みなさんは、薬剤師が飽和していると感じていますか?

実際に、薬剤師の友人10人に「薬剤師はすでに飽和しているか?」という質問したところ、全員がNOと答えました。

 

サンプルの数として10人は少なすぎるかもしれませんが、全員が「飽和していない」と回答したのは、決して無視できない結果だと思います。

 

少なくとも私が働いていた調剤薬局では常に人手不足で、終電近くまで薬歴を書き、希望休の取得もままならない状態で仕事をしていました。

この厚生労働省の発表と、現場で働いている薬剤師が体感している温度差は何でしょうか?

その理由は3つ考えられます。

 

薬剤師という職業には女性が多いから

薬剤師という職業は女性が多いです。

約60%以上が女性の薬剤師なので、いずれは出産による退職などが考えられます。

一度退職すると、意外と薬剤師として復職する人はあまりいないのが現状。

- **データセットの内容**
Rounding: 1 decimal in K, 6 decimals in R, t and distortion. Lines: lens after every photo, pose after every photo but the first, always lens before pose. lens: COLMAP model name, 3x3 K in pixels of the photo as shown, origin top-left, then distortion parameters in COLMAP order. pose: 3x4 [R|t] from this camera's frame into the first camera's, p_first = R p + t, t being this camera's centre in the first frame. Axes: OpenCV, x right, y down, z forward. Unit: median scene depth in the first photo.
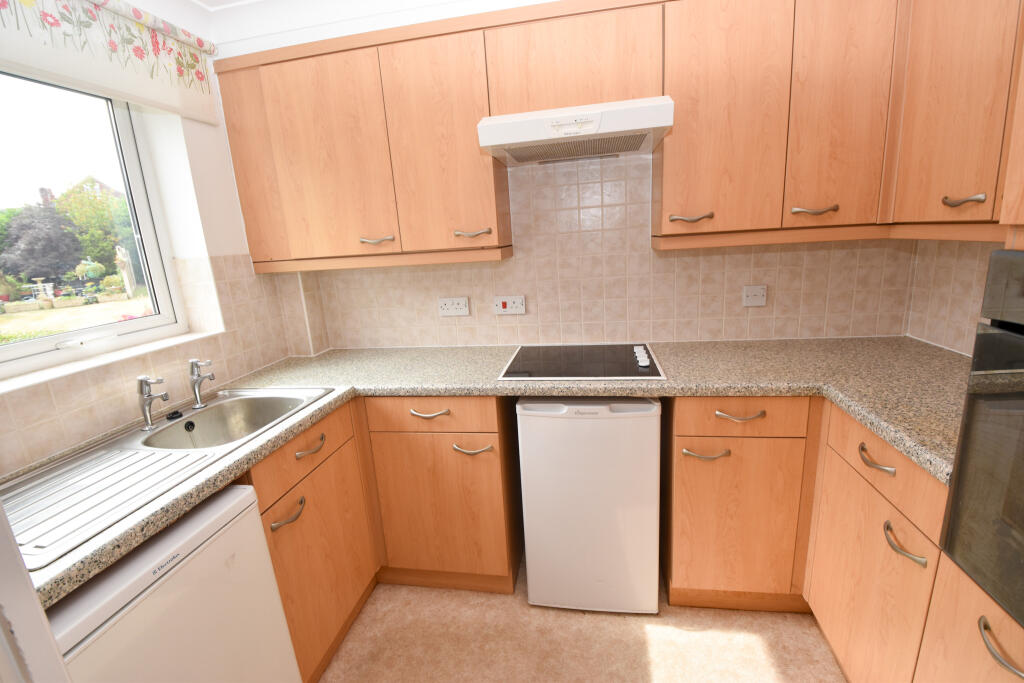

- **学習課題**
a: 本文で、筆者が働いていた調剤薬局での勤務の状況として挙げられていることをすべて書き出しなさい。
b: 本文によると、薬剤師のうち女性はどのくらいの割合を占めていますか。

- **各課題の解答**
a:
・常に人手不足だった
・終電近くまで薬歴を書いていた
・希望休の取得もままならなかった

b: 約60%以上です。